Northam’s amendments, which among other things sped the timeline for legalization from 2024 to this summer, ultimately passed on Wednesday. But the vote came down to the wire after two Republican supporters got cold feet and a Democratic holdout furious at a colleague in the House threatened to torpedo the measure.
It was not the first time the bill’s passage, which Democrats in the General Assembly view as a key achievement of their first two years in power, appeared uncertain.
In November, Northam announced he would make legalization a priority for his final year in office, but the proposal’s success was far from assured. Democrats in the House were always confident they had the votes. But in the Senate, where Democrats hold just a one seat advantage, Majority Leader Dick Saslaw, D-Fairfax, gave it at best 50-50 odds.

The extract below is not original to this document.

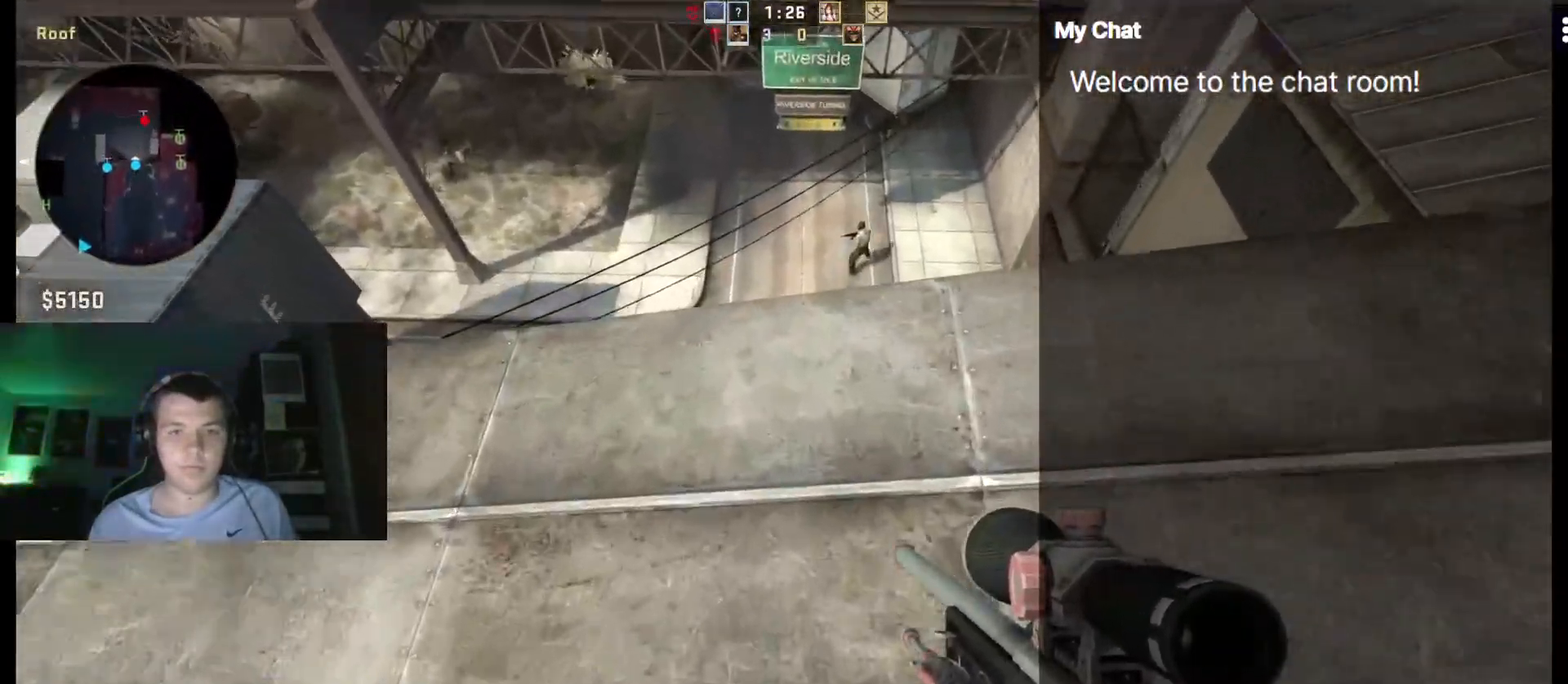
{"keys": [], "events": [[200, "w", "up"]]}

The bill ended up faring better than expected in the chamber: The Senate agreed to a version of the bill that delayed many key decisions about what legalization would look like until next year, but took the immediate step of ending all penalties for simple possession of the drug — a key demand of civil rights groups, who reminded lawmakers the original impetus for the legislation was ending disproportionate enforcement of drug laws against minorities.
A legislative standoff
But as the legislative session wound down in February, a new problem emerged: The House and Senate had passed very different versions of the law, and days of negotiations had yielded little progress in reconciling the two positions.
The House refused to go along with the Senate’s plan to require a second round of votes on the bill next year, which would leave the regulatory and criminal structure up in the air. Democratic House members worried, among other things, that if they lose their majority in this year’s elections, the legislation would be doomed.
House members also objected to the Senate’s plan to legalize small amounts of the drug beginning this summer, which House Majority Leader Charniele Herring, D-Alexandria, who carried the legislation in her chamber, worried would allow the illicit market to run wild.
And they rejected a little-noticed provision inserted by the Senate that would have put a non-binding voter referendum on the ballot in November, which lawmakers in the Senate argued would force additional conversations about the bill before it came up again next year but House leaders viewed as a pointless exercise with the potential to confuse voters and interfere in their efforts to hold their majority in the November election.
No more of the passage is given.